::: EXTRACT PROVIDED
Michael Bakan Gives Voice to Those On The Autism Spectrum
The professor and musician is connecting with others through the beat
Michael Bakan is late. It’s raining, and the jazz group is already warming up. But Longineu Parsons, Darryl Steele and Brian Hall are patiently waiting for the beat, the pulse, the rhythmic tattoos that will support whatever magic will happen tonight.
And it doesn’t take long.
Within minutes of arriving, his head thrown back, his body dancing, his hands like armed anemones beating patterns against drum heads and congas, Michael Bakan seems to have left us.
Behind his closed eyes, one can guess at panoramas, starbursts, an empty universe filled with joy. Or so it seems when the music begins and Bakan surrenders.
The next day, the respected Florida State University professor of ethnomusicology, back from that ethereal place the music takes him, is eager to tell about how he happened to become a jazz drummer and a leading expert on Balinese gamelan music and about another of his passions, the relationship of music to the autistic spectrum.
He also discussed his newest book on the subject, Speaking for Ourselves: Conversations on Life, Music, and Autism, in which diagnosed individuals speak candidly about their own relationship to music.
In his book, Bakan draws his autism-spectrum interviewees into discussions about their musical experiences — of being human while being unique, “getting their voices out to a world that rarely hears their internal music.”
Bakan, 55, was born into an academic family where music often filled the house.
“I played a little drum kit at 3,” he said. By age 9, he’d picked up Beatles’ rhythms from records, and he added violin when he found an unused instrument lying around the house.
By age 13, he said, he was playing in jazz clubs around Vancouver, where his family lived.
He credits a teacher who was a “brilliant percussionist and mathematician” for introducing him to the West African rhythms that he would come to love.
By 1988, with a Master’s degree in ethnomusicology in his pocket, Bakan planned for a performing career — already playing in reggae bands and Indonesian ensembles and fascinated by the polyvocality of ethnic musical styles — when a disabling fibromyalgia seemed to bring his performance dreams to a halt.
He shifted his focus to academia, and following a semi-mystical period of Siddhartha-like reinvention in Bali, Bakan returned with a plan for a Ph.D. in ethnomusicology with an emphasis on Balinese gamelan music, which is played on metallic instruments and drums.
With a new direction, his academic career quickly grew with professorships at Bowling Green State University and, beginning in 1994, at Florida State.
He would go on to create FSU’s World Music Ensembles program, the Omnimusica intercultural ensemble and a professional gamelan group in Tallahassee, all while producing books and dozens of articles on ethnomusicology.
He also would perform and collaborate with artists and organizations including George Clinton and the Toronto Symphony Orchestra.
::::::
::: GIVEN INFORMATION
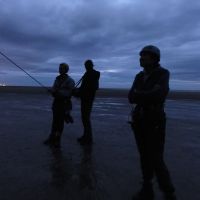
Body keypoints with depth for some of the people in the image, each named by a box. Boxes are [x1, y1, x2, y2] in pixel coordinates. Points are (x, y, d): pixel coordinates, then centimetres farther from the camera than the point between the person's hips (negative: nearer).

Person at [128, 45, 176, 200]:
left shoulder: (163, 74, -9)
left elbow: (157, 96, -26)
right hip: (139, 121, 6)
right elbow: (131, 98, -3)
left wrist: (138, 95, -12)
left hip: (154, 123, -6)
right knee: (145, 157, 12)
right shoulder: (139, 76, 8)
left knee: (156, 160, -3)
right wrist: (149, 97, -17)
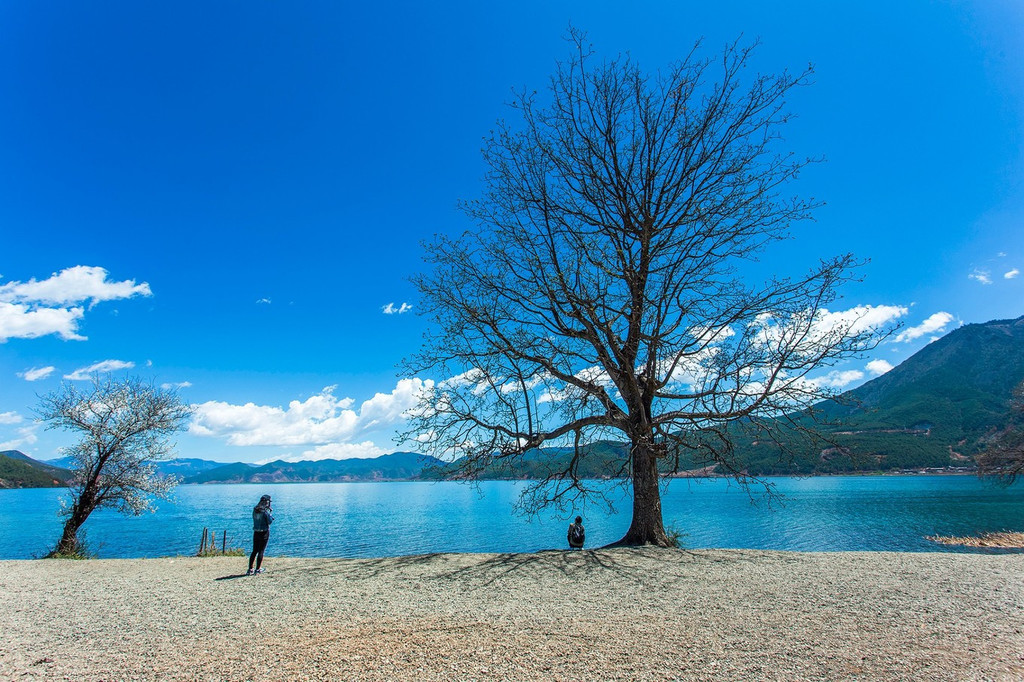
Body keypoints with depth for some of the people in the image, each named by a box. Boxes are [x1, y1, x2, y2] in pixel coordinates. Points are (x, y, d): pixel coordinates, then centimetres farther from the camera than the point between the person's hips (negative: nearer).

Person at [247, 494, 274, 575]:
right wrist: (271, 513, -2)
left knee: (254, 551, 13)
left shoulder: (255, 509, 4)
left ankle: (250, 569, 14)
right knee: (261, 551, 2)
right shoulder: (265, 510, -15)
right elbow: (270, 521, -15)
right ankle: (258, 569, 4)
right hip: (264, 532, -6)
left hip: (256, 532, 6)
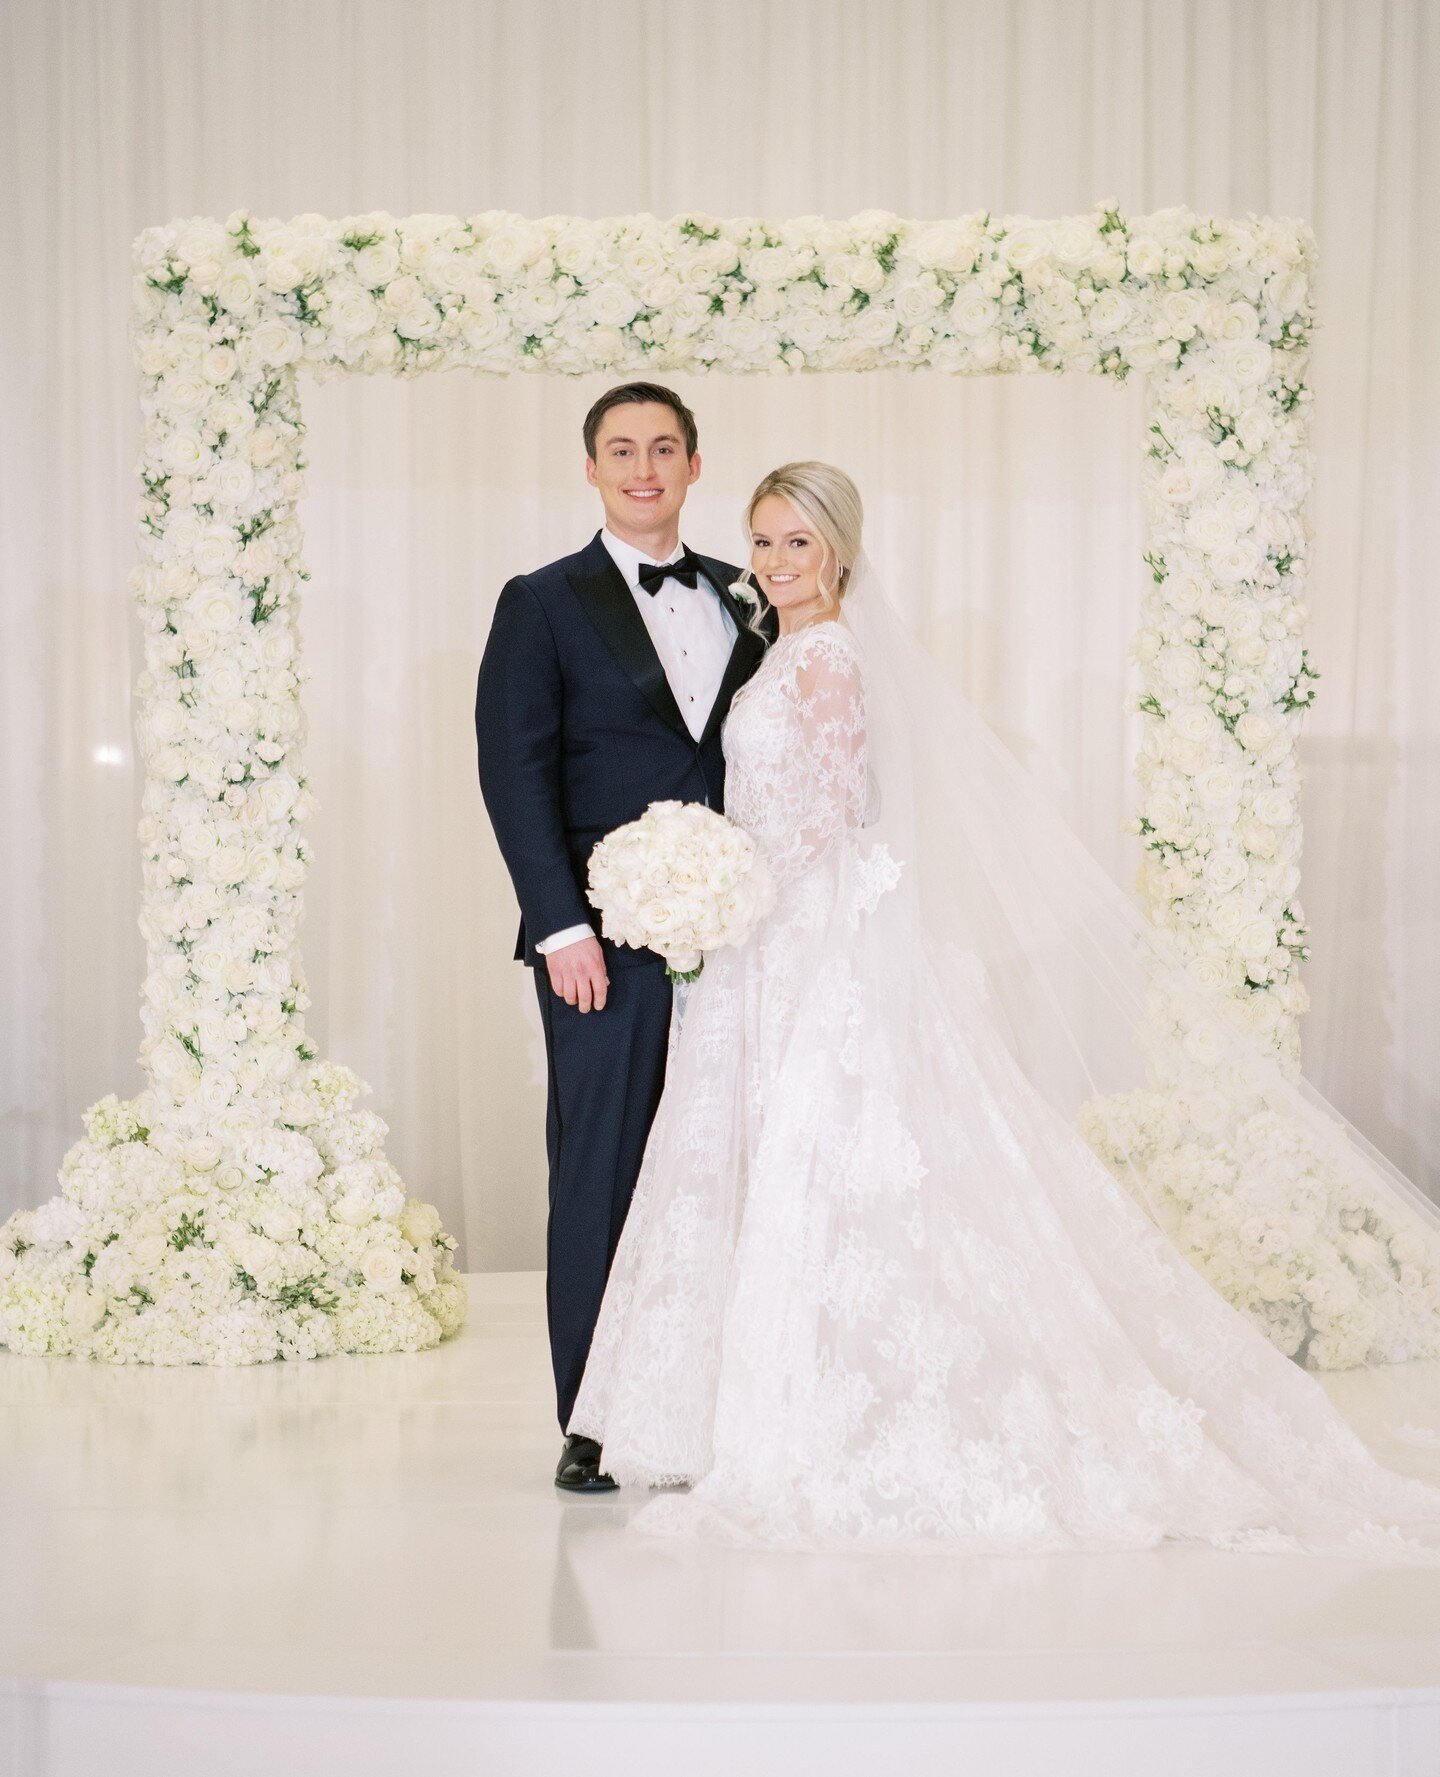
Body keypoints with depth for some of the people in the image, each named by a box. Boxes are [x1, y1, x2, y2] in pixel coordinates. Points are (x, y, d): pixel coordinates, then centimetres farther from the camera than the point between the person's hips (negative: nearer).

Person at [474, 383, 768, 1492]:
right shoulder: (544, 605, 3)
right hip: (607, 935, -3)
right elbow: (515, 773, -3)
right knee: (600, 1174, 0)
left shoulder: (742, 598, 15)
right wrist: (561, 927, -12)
::::::
::: GIVEN INFORMATION
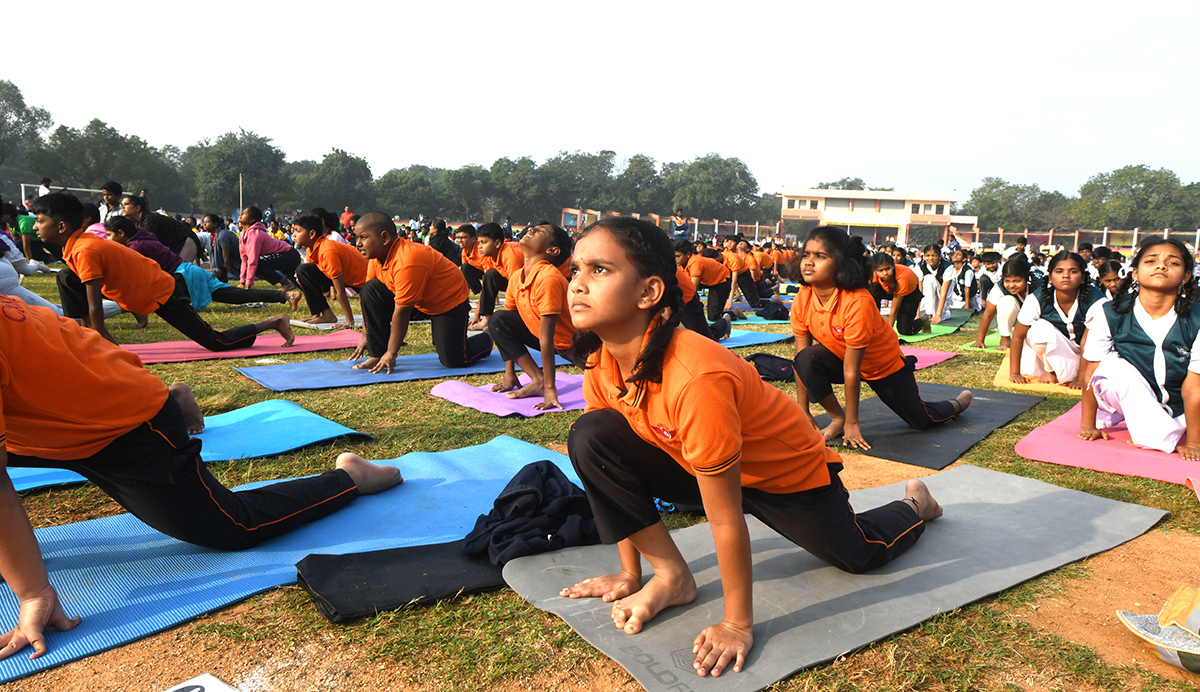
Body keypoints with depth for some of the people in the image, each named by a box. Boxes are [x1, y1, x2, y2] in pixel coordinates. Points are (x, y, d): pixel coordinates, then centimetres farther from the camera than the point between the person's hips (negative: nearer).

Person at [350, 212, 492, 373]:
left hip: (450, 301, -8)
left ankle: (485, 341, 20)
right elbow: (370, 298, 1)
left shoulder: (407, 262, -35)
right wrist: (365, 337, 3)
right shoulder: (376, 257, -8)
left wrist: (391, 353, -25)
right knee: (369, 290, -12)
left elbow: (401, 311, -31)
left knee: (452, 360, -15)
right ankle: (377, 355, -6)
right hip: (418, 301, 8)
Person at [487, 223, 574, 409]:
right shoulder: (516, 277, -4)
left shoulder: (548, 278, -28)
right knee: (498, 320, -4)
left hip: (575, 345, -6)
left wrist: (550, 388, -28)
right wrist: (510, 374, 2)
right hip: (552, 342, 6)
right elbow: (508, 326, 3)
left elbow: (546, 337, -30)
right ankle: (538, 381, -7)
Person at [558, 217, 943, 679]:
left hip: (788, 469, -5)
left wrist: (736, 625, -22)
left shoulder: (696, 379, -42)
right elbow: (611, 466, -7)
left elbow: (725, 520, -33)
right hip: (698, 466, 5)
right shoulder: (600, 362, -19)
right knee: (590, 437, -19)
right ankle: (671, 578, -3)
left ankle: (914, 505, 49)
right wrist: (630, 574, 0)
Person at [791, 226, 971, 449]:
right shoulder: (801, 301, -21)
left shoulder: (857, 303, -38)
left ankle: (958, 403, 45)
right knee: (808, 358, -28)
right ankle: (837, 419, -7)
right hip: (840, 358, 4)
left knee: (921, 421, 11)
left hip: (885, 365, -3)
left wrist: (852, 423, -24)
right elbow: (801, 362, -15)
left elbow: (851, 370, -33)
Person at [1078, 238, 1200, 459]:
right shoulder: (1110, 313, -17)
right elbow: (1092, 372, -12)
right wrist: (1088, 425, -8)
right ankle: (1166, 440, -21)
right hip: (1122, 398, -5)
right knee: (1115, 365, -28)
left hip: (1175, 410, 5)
::::::
Reproduce the part of the article on Michael Bakan between "The next day, the" and "filled the house.", inclusive.

> _OUTPUT FOR THIS EXERCISE_
The next day, the respected Florida State University professor of ethnomusicology, back from that ethereal place the music takes him, is eager to tell about how he happened to become a jazz drummer and a leading expert on Balinese gamelan music and about another of his passions, the relationship of music to the autistic spectrum.
He also discussed his newest book on the subject, Speaking for Ourselves: Conversations on Life, Music, and Autism, in which diagnosed individuals speak candidly about their own relationship to music.
In his book, Bakan draws his autism-spectrum interviewees into discussions about their musical experiences — of being human while being unique, “getting their voices out to a world that rarely hears their internal music.”
Bakan, 55, was born into an academic family where music often filled the house.